=== Section Start ===
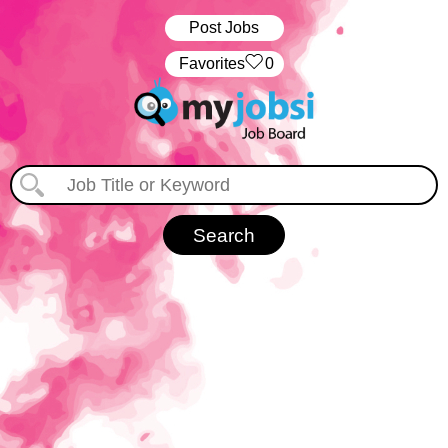
Post Jobs
‏‏‎ ‎‏Favorites
0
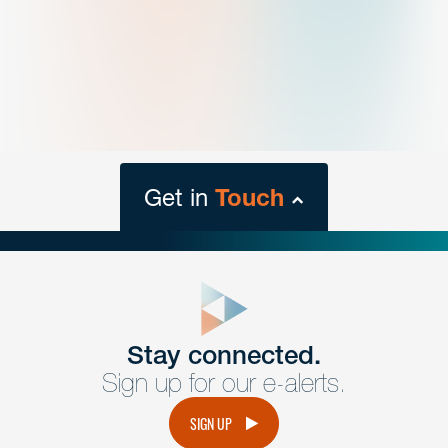
Get in
Touch
close
form
Get In
touch
Stay connected.
Sign up for our e-alerts.
Have a question or request? Fill out our form and a
member of the team will get back to you promptly.
SIGN UP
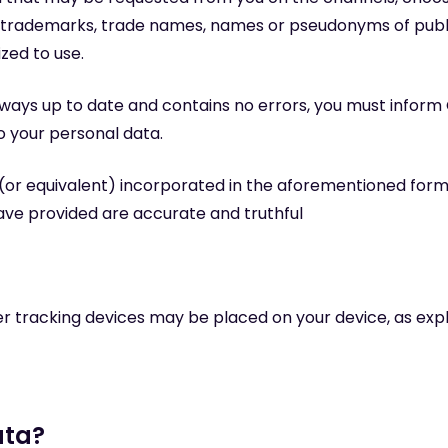
th trademarks, trade names, names or pseudonyms of publ
ized to use.
lways up to date and contains no errors, you must inform
o your personal data.
n (or equivalent) incorporated in the aforementioned form
ave provided are accurate and truthful
r tracking devices may be placed on your device, as exp
ata?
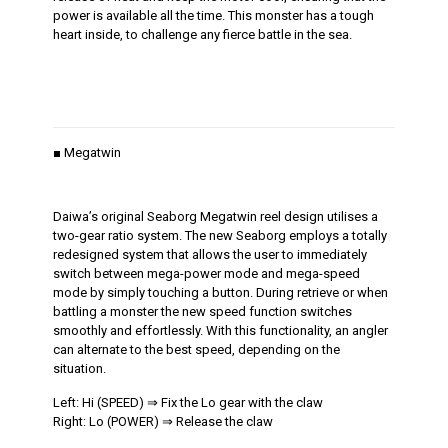
power is available all the time. This monster has a tough
heart inside, to challenge any fierce battle in the sea.
■ Megatwin
Daiwa’s original Seaborg Megatwin reel design utilises a
two-gear ratio system. The new Seaborg employs a totally
redesigned system that allows the user to immediately
switch between mega-power mode and mega-speed
mode by simply touching a button. During retrieve or when
battling a monster the new speed function switches
smoothly and effortlessly. With this functionality, an angler
can alternate to the best speed, depending on the
situation.
Left: Hi (SPEED) ⇒ Fix the Lo gear with the claw
Right: Lo (POWER) ⇒ Release the claw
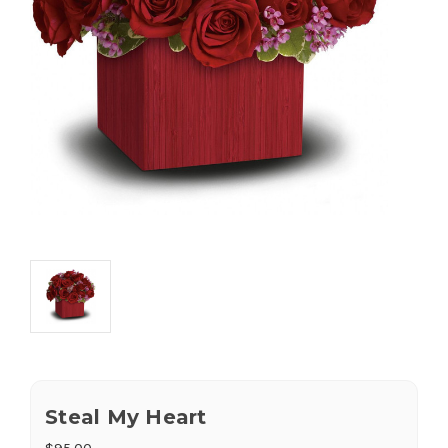
Steal My Heart
$95.00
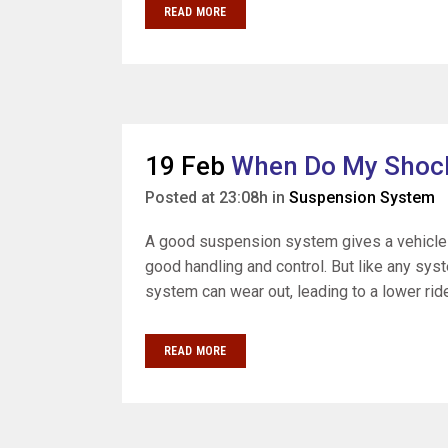
READ MORE
19 Feb
When Do My Shock
Posted at 23:08h
in
Suspension System
A good suspension system gives a vehicle 
good handling and control. But like any sys
system can wear out, leading to a lower ride 
READ MORE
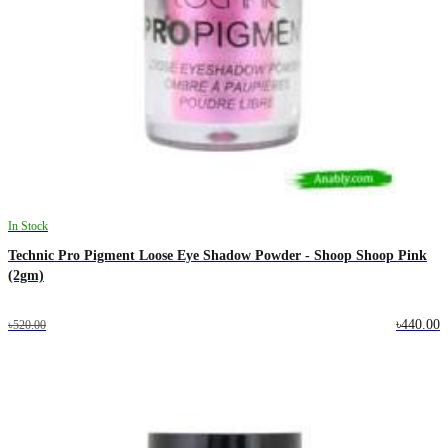
In Stock
Technic Pro Pigment Loose Eye Shadow Powder - Shoop Shoop Pink
(2gm)
৳440.00
৳520.00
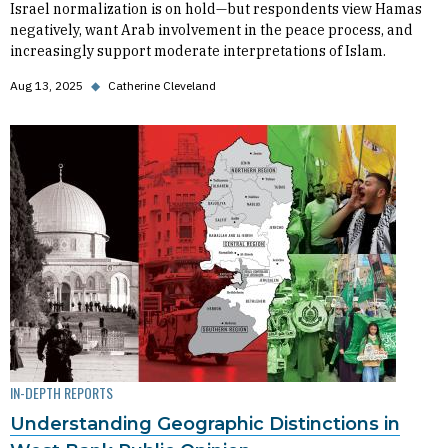
Israel normalization is on hold—but respondents view Hamas
negatively, want Arab involvement in the peace process, and
increasingly support moderate interpretations of Islam.
Aug 13, 2025
◆
Catherine Cleveland
IN-DEPTH REPORTS
Understanding Geographic Distinctions in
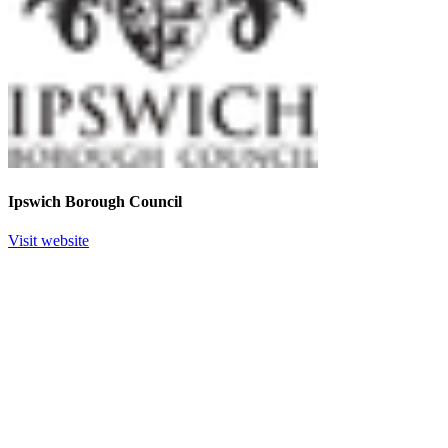
Ipswich Borough Council
Visit website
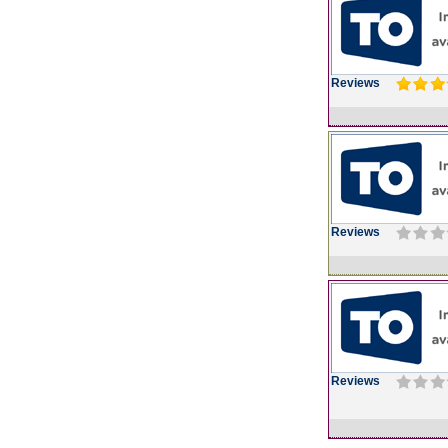
Reviews
Reviews
Reviews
=== Section End ===
_Directions for this task_:
Everything but the pictures is needed: copy the data above exactly.

_Exercise result_:
Post Jobs
‏‏‎ ‎‏Favorites
0
Get in
Touch
close
form
Get In
touch
Stay connected.
Sign up for our e-alerts.
Have a question or request? Fill out our form and a
member of the team will get back to you promptly.
SIGN UP
th trademarks, trade names, names or pseudonyms of publ
ized to use.
lways up to date and contains no errors, you must inform
o your personal data.
n (or equivalent) incorporated in the aforementioned form
ave provided are accurate and truthful
r tracking devices may be placed on your device, as exp
ata?
power is available all the time. This monster has a tough
heart inside, to challenge any fierce battle in the sea.
■ Megatwin
Daiwa’s original Seaborg Megatwin reel design utilises a
two-gear ratio system. The new Seaborg employs a totally
redesigned system that allows the user to immediately
switch between mega-power mode and mega-speed
mode by simply touching a button. During retrieve or when
battling a monster the new speed function switches
smoothly and effortlessly. With this functionality, an angler
can alternate to the best speed, depending on the
situation.
Left: Hi (SPEED) ⇒ Fix the Lo gear with the claw
Right: Lo (POWER) ⇒ Release the claw
Steal My Heart
$95.00
READ MORE
19 Feb
When Do My Shock
Posted at 23:08h
in
Suspension System
A good suspension system gives a vehicle 
good handling and control. But like any sys
system can wear out, leading to a lower ride 
READ MORE
In Stock
Technic Pro Pigment Loose Eye Shadow Powder - Shoop Shoop Pink
(2gm)
৳440.00
৳520.00
Israel normalization is on hold—but respondents view Hamas
negatively, want Arab involvement in the peace process, and
increasingly support moderate interpretations of Islam.
Aug 13, 2025
◆
Catherine Cleveland
IN-DEPTH REPORTS
Understanding Geographic Distinctions in
Ipswich Borough Council
Visit website
Reviews
Reviews
Reviews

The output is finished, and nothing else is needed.